## Problem
Beneath this instruction is a block of data; output from it exactly the lines that run from the one containing "NOTRE DÉMARCHE RSE" through the one containing "MUSÉE DES VERTS", inclusive.

## Information
═══
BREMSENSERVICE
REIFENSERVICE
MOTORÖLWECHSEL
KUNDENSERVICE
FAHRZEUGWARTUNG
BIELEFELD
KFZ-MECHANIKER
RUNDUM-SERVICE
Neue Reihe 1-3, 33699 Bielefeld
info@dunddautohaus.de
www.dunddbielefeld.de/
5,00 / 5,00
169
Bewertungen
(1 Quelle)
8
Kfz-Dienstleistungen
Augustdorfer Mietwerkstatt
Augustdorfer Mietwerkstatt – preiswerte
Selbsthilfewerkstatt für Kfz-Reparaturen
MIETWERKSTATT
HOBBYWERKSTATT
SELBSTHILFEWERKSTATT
═══
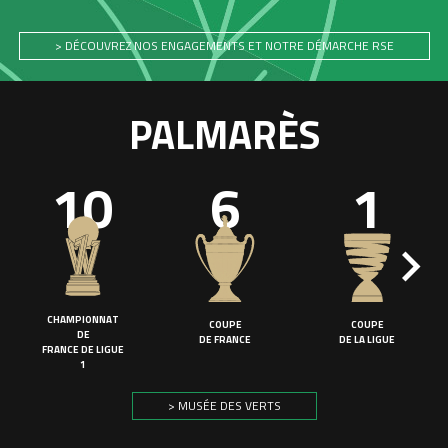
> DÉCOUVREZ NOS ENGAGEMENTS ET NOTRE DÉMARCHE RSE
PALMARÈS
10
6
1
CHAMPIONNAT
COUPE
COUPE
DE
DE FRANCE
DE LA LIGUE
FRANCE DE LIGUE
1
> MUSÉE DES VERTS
═══
## Answer box
> DÉCOUVREZ NOS ENGAGEMENTS ET NOTRE DÉMARCHE RSE
PALMARÈS
10
6
1
CHAMPIONNAT
COUPE
COUPE
DE
DE FRANCE
DE LA LIGUE
FRANCE DE LIGUE
1
> MUSÉE DES VERTS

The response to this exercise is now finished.